How about surf fishing in Myrtle's city limits?

Last one, is anyone on here fishing there this week? Would love to get up with someone that has a little more surf experience. You will get the joy out of me trying out a cast net for the first time...lol


----------



## Flytyingguy1 (Sep 8, 2009)

There is 60 mile of beaches on the grand strand.
Where in myrtle you staying? 
I'm fishing behind the Holiday Inn since Sept 14th & will be fishing that area until Nov15th
I have caught at least 100 fish from the surf.
Blues,Whiting, weakfish , pompanos ,6 Stingrays up to 50lbs,
Shark , Spanish mackral & lizard fish.
All fish caught on finger mullet fillet but the Spanish caught on a kastmaster 
I'm usealy down there just about everyday.
Not bragging but I get more fish being I haven't seen anyone out cast me on the beach.
11' rod a good 100 plus yards using 30lb braid.


----------



## BigRig (Aug 14, 2012)

what tide is best to fish Holiday Inn in SS?


----------



## Gary Carrier (Oct 11, 2012)

Just curious, can stingrays be eaten?


----------



## NC KingFisher (Nov 20, 2011)

Gary Carrier said:


> Just curious, can stingrays be eaten?


Yeah, i eat em right into the cooler then right onto my shark rig for bait


----------



## surfmom (Nov 3, 2012)

people do eat them supposedly taste like scallops but a more rubbery texture. This is what I have heard but never tried it myself. The stingers on them scere me


----------



## Gary Carrier (Oct 11, 2012)

Flytyingguy1 said:


> There is 60 mile of beaches on the grand strand.
> Where in myrtle you staying?
> I'm fishing behind the Holiday Inn since Sept 14th & will be fishing that area until Nov15th
> I have caught at least 100 fish from the surf.
> ...


Nice info. I would like to know. Evidently there are different theories for surf fishing. I guess it depends on what type of fish you are after. Could someone enlighten me on this? I have read elsewhere that a lot of times the fish are waiting just beyond the first breaker. I have also read you can fish the suds. In other words heaving it a hundred yards versus behind the first breaker is contradictory. Fishrxdr reports using big heavers while also catching more than he could count in 3 days of fishing 10-11 to 10-14.


----------



## Flytyingguy1 (Sep 8, 2009)

I like fishing with a 2oz weight the lighter the better for me anyway.
People say the sinkers don't hold if the tide is rough.
I find the frog tongue sinkers to work the best as far as holding bottom.i feel you have a better advantage if you can get out there.
More water to work with . I've seen guys catch fish in the suds 20 yards out bit when there not biting if you can get further out in deep 
Water you have a better chance of getting something.
I got another ray today which stripped me clean of my hook & sinker.
Fun to catch but a PITA to deal with.
Fishing was slow going today 6 blues that you can't give away ,1 whiting & 1 weakfish.
Where's all the Sunshine? 
Oh well tomorrow's another day.
Tight Lines


----------



## Gary Carrier (Oct 11, 2012)

Thanks very much for your reply! Best of luck!


----------



## RjTheMetalhead (Dec 3, 2011)

Gary Carrier said:


> Nice info. I would like to know. Evidently there are different theories for surf fishing. I guess it depends on what type of fish you are after. Could someone enlighten me on this? I have read elsewhere that a lot of times the fish are waiting just beyond the first breaker. I have also read you can fish the suds. In other words heaving it a hundred yards versus behind the first breaker is contradictory. Fishrxdr reports using big heavers while also catching more than he could count in 3 days of fishing 10-11 to 10-14.

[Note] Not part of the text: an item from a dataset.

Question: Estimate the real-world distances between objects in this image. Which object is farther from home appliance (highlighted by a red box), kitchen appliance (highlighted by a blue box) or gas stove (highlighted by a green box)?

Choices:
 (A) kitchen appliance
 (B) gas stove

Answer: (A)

The holiday inn in surfside has some great structure in front of it a few hundred yards off the beach. trout and other fish stack on it in the fall. They do come closer to the beach off the rocks though. Can only keep 1 trout a day now so dont know if boats still hit it like they used too.

Capt Qtrs in MB has rocks you cast to at low tide to catch stacked up summer trout. Very fun to catch. You wont find many harder fighters at 12 inches like trout.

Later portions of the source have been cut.